Lost Among the Living

I stopped in my bedroom doorway.

I noticed the bed first: The cover had been pulled all the way down and trailed from the end of the bed like a bridal veil. On the table next to the bed, the shade of the lamp had been removed, and placed next to the bald light—which had been switched on—was a figurine I recognized from one of the glass cabinets in the morning room, depicting Salome cradling the head of John the Baptist in her lap, looking rather sorrowful; I could not think where Dottie had acquired it or why she had thought it worth money. The figure now sat under the glaring light of the lamp, John the Baptist’s unseeing eyes staring upward.

The wardrobe door stood partly open, and one of my cardigans had been pulled from it, half in and half out. The waist of the cardigan rested inside, and the neck and arms were drawn out the wardrobe door and onto the floor, the sleeves raised pitifully and eerily lifelike, as if someone inside the wardrobe drew the cardigan in against its will. The room’s only chair had been placed next to the wardrobe, and a pair of my shoes was set beneath it. A set of my stockings dangled empty from the seat to the shoes, one of my skirts lay on the seat, and one of my blouses hung unbuttoned from the chair’s back, the sleeves folded decorously on the lap of the skirt. The entire display, looking oddly like a woman sitting in a chair, was topped with the shade from my bedside lamp, balancing like a misshapen head.

My numb fingers dropped the camera case and the tripod to the floor. There was no thought in my mind that someone in the house had done this—not one of the family or one of the maids. I listened to my breath rasp loud in the still air and stared again at the wardrobe, the pitiful cardigan, its deliberate message, its unmistakable display.

Frances saw a door, David Wilde had said. The things she saw coming through that imaginary door were dead. She was showing me. She wanted me to see.

“Frances,” I whispered.

I looked again at the figure in the chair. It looked withered and dead, inhuman, the head misshapen and eyeless, and yet it was a woman. Posed in a chair with her hands in her lap. Was she standing sentry over the awful doorway? Or mimicking the pose in the portrait I’d just seen? You’ve seen me, the hideous figure seemed to say. I see you. We see each other.

I made a strangled sound. I should run. I should pack my bags, call for the motorcar, and leave this house, never to come back. Find some other way to make a living. I should not stay here, sleep in this bedroom, anymore.

And yet despite its monstrousness, the figure in the chair was pitiful. There was something about the lifeless way the empty sleeves were folded, the weakly dangling stockings. I had taken a step forward again, my hand out to knock the lampshade off the chair, when I remembered the camera.

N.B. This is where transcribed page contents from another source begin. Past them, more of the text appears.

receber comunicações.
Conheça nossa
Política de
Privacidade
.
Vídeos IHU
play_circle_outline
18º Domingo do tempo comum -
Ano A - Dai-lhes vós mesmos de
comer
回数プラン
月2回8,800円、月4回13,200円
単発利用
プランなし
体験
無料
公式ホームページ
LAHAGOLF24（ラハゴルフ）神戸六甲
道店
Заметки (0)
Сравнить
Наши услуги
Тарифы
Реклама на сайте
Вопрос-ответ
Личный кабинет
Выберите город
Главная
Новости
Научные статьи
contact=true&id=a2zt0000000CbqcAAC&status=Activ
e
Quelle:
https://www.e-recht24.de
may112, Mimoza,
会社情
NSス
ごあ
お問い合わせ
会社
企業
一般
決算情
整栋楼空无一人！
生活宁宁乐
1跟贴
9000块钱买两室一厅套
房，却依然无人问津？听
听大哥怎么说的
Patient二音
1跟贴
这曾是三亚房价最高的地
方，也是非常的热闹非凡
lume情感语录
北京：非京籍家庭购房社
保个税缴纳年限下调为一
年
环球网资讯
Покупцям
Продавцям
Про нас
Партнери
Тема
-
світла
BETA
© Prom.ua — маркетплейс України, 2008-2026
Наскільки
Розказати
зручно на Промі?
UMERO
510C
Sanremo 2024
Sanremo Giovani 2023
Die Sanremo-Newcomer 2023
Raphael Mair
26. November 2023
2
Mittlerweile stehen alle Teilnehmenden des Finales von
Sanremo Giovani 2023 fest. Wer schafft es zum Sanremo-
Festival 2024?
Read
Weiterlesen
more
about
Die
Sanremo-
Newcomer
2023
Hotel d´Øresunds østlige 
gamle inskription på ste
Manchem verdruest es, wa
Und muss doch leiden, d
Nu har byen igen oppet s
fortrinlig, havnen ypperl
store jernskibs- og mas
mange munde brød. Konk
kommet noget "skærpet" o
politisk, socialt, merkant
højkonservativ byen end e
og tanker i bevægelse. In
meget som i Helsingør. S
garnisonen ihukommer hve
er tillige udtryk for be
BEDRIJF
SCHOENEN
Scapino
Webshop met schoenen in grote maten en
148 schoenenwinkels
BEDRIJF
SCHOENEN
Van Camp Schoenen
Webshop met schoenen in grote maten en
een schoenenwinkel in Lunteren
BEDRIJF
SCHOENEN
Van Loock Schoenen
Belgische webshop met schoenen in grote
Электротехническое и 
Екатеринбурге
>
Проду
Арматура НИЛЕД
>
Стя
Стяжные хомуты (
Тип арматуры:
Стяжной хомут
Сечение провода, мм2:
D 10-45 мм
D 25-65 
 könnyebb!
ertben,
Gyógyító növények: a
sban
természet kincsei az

This was what I had wanted—to be able to take pictures so someone outside my fevered mind could see. I crouched and fumbled with the latches of the camera case, and I had removed the camera before I remembered Mr. Crablow’s lecture about light. I’d need powerful artificial light to shoot indoors, he’d said. I did not have a flash.

Still, I raised the camera, balanced it on my crouched knees—I did not bother with the tripod—and snapped a picture of the chair. I rotated the film, then snapped another. I rotated the film again, angled the camera toward the wardrobe, and snapped a third.

“I see you,” I said aloud.

It was the best I could do. I could not look at the eerie chair anymore. I put the camera down and stood. I found myself staring at the lampshade as if it were a set of features looking back at me. I quickly turned and left the room, closing the door behind me.

In the corridor, I paused. I looked down at my hands, which were trembling but not shaking. My throat was tight, but I could still breathe. She wanted something—from me. She wanted it so desperately she was willing to come back, to come through the door she had feared in life, to beg it of me. That what I had just seen was a violation of every rational belief, I knew very well. But I also knew an act of desperation when I saw one. I knew what it was to want something that badly. To feel that deeply.

I would not run screaming. Frances had come to me; so I would go to her. I would go to her own places, her private places, as she had been to mine. I would start with the place where she died.

I turned toward the stairs and headed for the roof.